The elder grandmaster of drums Roy Haynes talks with The Root about his upcoming season-opening concert for Jazz at Lincoln Center, his roll call of influences and why his style remains in the pocket.
Roy Haynes percolating on drums is like Ali dancing on the tips of his toes, jabbin', snapping heads back, which is why they call him "Snap Crackle," for the way Haynes pops the pulse, the groove. He doesn't just keep time rudimentally -- he plays with time, listens oh so closely to his younger band mates and responds with empathy. Whenever you see him, he's always clean, dressed to the nines; in fact, back in the 1960s he was one of Esquire magazine's best-dressed men. He has a taste for vintage cars, but it's his tasty drumming style that really sets him apart and through which he's made his mark.
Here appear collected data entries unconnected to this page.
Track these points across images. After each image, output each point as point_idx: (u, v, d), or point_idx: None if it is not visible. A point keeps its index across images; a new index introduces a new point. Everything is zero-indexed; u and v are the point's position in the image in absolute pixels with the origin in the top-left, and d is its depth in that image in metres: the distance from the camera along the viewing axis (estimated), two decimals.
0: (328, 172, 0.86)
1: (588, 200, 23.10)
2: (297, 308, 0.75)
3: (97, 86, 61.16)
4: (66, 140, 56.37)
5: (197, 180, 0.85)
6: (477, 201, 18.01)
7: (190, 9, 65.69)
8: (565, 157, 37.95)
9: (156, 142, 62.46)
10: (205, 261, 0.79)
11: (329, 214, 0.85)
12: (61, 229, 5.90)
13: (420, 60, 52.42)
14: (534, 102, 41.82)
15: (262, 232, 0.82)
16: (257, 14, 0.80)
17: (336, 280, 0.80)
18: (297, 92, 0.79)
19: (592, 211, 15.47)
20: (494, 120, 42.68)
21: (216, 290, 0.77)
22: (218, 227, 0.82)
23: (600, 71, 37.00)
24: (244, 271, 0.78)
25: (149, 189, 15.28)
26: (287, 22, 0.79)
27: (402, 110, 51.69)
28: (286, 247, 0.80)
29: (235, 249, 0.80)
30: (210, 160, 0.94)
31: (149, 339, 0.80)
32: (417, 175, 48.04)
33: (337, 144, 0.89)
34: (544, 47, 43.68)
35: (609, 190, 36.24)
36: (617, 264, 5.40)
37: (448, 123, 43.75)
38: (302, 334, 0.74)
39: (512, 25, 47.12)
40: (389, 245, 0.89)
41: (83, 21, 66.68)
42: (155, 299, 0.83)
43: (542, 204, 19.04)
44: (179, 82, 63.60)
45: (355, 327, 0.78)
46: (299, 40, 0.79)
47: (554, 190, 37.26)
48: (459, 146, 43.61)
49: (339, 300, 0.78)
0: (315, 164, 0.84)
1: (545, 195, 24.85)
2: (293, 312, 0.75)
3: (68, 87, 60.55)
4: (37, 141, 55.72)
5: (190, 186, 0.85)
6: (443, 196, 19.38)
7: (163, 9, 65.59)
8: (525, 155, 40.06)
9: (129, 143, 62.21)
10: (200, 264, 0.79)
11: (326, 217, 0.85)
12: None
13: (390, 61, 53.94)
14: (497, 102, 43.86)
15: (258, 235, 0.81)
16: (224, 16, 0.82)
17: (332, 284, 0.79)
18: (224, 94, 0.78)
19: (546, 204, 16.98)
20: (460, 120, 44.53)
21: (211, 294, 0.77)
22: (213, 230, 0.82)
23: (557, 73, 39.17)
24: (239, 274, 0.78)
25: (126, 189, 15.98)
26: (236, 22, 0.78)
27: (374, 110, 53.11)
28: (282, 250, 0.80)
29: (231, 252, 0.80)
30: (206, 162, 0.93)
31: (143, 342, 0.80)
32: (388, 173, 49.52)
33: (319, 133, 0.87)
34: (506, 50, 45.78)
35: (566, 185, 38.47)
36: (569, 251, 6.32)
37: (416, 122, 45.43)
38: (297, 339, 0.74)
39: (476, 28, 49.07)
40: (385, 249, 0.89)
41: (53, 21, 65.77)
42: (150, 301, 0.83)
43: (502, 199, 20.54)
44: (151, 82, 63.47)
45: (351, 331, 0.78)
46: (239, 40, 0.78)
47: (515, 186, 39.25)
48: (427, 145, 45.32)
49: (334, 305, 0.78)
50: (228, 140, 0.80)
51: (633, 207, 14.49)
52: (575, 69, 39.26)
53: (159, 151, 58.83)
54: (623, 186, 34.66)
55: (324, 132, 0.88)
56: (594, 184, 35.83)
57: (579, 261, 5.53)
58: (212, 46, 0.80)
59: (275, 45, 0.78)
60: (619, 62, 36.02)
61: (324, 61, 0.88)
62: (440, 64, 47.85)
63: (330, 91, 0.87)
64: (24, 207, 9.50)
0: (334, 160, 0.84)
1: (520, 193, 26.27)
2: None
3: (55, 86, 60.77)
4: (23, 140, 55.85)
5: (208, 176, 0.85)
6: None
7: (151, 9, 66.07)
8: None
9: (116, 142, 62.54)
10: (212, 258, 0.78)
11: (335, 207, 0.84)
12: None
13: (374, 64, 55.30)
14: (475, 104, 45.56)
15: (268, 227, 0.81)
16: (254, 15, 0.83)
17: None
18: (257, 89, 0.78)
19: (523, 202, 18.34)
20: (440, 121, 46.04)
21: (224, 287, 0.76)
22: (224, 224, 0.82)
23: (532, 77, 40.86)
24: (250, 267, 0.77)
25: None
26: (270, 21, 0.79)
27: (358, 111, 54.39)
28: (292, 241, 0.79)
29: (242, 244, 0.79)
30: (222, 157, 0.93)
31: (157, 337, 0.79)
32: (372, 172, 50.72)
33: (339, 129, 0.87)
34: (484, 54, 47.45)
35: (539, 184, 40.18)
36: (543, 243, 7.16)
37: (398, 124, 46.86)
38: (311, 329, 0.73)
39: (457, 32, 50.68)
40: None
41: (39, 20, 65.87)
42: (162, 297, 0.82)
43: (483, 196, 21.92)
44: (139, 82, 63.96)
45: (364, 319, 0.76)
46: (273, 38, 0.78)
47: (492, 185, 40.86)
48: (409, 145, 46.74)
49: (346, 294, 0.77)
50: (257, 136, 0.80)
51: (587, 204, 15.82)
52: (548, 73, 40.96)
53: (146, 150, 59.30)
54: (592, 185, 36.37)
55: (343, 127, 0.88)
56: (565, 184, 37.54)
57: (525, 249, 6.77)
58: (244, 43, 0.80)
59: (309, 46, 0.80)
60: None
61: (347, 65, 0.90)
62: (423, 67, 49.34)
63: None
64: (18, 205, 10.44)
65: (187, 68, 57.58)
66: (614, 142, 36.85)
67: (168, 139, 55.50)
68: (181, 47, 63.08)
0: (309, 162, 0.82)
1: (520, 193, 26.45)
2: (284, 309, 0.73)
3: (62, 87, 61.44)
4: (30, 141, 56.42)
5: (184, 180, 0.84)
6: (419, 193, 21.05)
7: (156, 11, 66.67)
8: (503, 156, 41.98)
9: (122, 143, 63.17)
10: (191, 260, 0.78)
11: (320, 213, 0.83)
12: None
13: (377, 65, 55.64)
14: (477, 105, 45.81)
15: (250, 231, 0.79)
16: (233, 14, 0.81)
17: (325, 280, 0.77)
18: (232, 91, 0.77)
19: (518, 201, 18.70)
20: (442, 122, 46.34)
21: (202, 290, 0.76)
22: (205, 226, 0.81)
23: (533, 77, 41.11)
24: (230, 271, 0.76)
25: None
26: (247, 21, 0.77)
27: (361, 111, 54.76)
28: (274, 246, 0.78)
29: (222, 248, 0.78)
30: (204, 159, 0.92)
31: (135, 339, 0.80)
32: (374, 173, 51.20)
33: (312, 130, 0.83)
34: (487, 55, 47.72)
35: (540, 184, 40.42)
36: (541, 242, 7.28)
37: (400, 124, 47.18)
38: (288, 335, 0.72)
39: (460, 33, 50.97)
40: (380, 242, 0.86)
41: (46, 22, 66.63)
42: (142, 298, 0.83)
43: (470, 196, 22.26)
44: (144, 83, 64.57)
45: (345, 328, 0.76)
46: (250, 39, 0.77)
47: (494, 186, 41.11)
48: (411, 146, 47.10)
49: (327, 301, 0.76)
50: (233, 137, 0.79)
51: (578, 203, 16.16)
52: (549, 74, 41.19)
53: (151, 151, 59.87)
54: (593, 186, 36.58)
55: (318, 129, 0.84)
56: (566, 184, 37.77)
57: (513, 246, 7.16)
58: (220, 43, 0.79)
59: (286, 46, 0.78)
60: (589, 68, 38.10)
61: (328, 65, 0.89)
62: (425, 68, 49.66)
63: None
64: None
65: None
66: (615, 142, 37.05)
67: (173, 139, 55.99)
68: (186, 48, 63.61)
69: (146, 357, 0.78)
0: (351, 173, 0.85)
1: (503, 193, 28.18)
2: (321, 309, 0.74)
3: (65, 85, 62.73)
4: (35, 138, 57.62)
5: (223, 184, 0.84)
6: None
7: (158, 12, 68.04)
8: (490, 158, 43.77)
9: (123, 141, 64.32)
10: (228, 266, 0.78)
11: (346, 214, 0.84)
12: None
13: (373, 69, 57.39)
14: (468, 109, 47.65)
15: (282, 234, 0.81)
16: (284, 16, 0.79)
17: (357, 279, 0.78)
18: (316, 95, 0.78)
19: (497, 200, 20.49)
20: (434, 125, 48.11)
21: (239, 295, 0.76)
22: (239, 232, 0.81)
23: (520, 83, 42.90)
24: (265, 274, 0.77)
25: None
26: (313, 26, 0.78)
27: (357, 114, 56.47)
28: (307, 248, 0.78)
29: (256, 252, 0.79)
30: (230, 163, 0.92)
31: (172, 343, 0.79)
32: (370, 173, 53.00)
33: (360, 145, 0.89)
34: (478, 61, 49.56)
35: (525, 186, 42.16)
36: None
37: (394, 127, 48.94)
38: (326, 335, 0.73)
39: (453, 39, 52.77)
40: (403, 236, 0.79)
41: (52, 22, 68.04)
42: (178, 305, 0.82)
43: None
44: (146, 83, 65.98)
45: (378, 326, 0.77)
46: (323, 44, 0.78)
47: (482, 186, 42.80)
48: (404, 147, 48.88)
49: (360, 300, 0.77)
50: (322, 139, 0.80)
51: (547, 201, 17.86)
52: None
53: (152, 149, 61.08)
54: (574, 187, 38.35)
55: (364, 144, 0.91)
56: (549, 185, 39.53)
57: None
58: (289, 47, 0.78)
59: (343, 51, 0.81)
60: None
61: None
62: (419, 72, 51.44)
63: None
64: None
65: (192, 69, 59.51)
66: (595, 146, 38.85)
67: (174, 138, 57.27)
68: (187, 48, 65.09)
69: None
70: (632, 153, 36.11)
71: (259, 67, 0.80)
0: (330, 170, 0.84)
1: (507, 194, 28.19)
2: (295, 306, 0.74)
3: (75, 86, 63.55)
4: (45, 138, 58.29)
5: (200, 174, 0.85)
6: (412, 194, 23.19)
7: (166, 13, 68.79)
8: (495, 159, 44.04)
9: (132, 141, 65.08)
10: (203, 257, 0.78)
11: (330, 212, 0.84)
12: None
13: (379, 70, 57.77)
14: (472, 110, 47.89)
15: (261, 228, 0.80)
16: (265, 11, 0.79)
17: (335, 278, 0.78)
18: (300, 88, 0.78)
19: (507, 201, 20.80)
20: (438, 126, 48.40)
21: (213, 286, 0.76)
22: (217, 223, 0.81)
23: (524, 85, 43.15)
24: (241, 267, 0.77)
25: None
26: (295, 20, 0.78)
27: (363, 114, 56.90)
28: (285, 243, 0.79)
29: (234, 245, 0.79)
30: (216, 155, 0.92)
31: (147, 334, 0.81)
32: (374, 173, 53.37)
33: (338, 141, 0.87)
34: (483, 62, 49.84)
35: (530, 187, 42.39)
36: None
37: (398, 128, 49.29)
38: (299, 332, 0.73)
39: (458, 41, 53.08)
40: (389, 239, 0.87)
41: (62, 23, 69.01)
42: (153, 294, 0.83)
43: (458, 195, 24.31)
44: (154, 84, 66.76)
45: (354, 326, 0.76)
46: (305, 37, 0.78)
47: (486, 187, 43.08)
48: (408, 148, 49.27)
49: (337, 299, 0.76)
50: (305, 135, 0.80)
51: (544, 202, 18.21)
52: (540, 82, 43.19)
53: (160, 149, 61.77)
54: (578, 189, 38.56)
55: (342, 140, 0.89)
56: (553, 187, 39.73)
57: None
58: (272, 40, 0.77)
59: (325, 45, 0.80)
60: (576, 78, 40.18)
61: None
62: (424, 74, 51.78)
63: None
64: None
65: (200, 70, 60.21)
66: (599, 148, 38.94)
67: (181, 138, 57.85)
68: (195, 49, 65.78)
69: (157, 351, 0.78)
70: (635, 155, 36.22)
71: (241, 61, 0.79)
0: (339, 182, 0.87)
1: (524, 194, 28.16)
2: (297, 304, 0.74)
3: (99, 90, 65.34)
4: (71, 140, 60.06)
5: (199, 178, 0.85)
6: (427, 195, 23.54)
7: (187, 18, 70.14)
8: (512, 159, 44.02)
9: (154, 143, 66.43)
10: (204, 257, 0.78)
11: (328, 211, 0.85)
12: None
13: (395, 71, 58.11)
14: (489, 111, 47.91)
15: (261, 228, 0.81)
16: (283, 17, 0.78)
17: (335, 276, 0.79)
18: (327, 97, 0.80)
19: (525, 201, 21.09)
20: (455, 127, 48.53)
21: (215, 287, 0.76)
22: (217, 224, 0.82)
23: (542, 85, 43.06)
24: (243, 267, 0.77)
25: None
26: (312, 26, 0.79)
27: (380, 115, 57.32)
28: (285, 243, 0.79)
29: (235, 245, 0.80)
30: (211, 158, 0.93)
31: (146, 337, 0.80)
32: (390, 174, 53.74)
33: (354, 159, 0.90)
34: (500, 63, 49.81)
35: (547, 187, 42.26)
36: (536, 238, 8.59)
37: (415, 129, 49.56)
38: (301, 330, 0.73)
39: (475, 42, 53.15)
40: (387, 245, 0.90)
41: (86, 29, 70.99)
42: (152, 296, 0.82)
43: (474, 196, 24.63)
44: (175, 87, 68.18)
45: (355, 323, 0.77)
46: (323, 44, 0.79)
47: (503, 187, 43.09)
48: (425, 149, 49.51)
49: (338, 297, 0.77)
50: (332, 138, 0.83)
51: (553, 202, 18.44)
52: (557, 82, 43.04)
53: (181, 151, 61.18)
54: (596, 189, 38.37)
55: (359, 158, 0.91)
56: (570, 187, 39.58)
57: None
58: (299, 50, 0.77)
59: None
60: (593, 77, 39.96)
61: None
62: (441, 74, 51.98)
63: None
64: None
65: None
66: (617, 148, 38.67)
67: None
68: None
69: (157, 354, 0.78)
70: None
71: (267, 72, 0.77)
In the first several decades of his career, Haynes on the regular played with the icons of jazz: Pops, Prez, Bird, Diz, Monk, Miles, Mary Lou, Getz, Coltrane, Billie, Sarah, Ella, to name a bunch. Nowadays, he's a great-grandfather whose aptly named Fountain of Youth Band travels the world summoning wonder. Very recently, Haynes made an impromptu appearance at Sonny Rollins' 80th-birthday concert and threw down the gauntlet of pleasure with Rollins, Christian McBride and free-jazz pioneer Ornette Coleman.